Di Thailand, imigran Muslim Rohingya minoritas yang terusir dari negaranya karena tidak diakui kewarganegaraannya disatukan agen perjalanan dalam tiga boat besar, untuk selanjutnya berlayar dengan tujuan Malaysia.
“Begitu tiba di perairan perbatasan antara Malaysia dan Indonesia, agen perjalanan yang membawa kami, termasuk kapten kapal, lari dengan speedboat. Kami tidak bisa berbuat apa-apa karena mereka pakai senjata,” kata pria yang mengaku mempunyai kartu pengungsian dari UNHCR Perwakilan Malaysia.
Keterangan yang sama dikatakan Jahangir Hossin (37).

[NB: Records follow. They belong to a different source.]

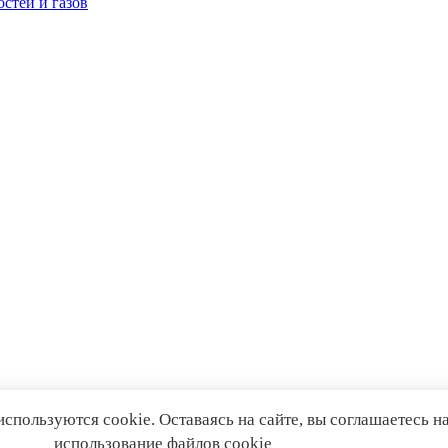
стей и газов
спользуются cookie. Оставаясь на сайте, вы соглашаетесь н
использование файлов cookie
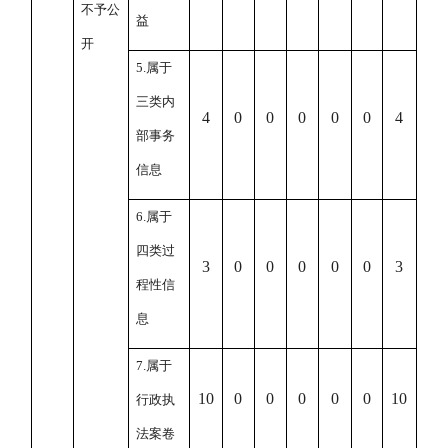
不予公
益
开
5.
属于
三类内
4
0
0
0
0
0
4
部事务
信息
6.
属于
四类过
3
0
0
0
0
0
3
程性信
息
7.
属于
10
0
0
0
0
0
10
行政执
法案卷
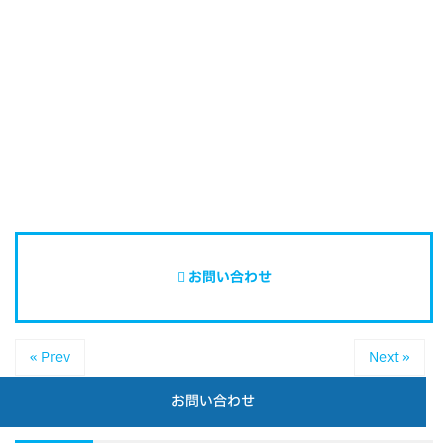
お問い合わせ
« Prev
Next »
お問い合わせ
関連記事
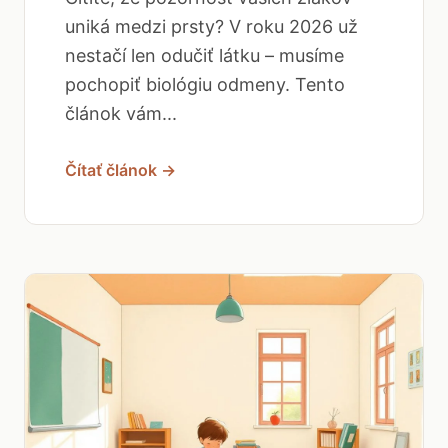
uniká medzi prsty? V roku 2026 už
nestačí len odučiť látku – musíme
pochopiť biológiu odmeny. Tento
článok vám...
Čítať článok →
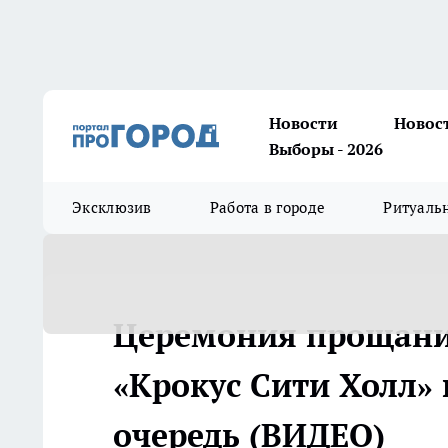
Новости
Новос
Выборы - 2026
Эксклюзив
Работа в городе
Ритуаль
Церемония прощани
«Крокус Сити Холл»
очередь (ВИДЕО)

Agen perjalanan liar menelantarkan mereka di tengah laut, kapal tanpa bahan bakar minyak sehingga mereka terdampar di perairan Aceh Utara.
Kapten kapal melarikan diri dengan speedboat. Kami terkatung-katung empat hari di laut selama empat hari, tanpa makan. Cuma minum saja,” kata Jahangir kepada wartawan lokal.
Sementara itu, Mutaris (26), seorang imigran berkebangsaan Bangladesh, mengaku ia bersama puluhan rekannya berangkat dari negaranya sekitar dua bulan lalu.
“Dalam perjalanan, sejumlah teman saya meninggal dunia saat berada di laut karena kelaparan. Mayat mereka terpaksa kami buang buang ke laut,” katanya.
Tetapi, keterangan para manusia perahu itu belum diperoleh konfirmasi dari otoritas berwenang Indonesia dan Thailand.
Dalam beberapa tahun terakhir, etnis Rohingnya sering terdampar di Aceh.
Setelah ditampung beberapa bulan di Aceh, Badan PBB yang mengurusi masalah pengungsi (UNHCR) dan imigrasi (IOM) mencarikan negara ketiga yang bersedia menampung mereka.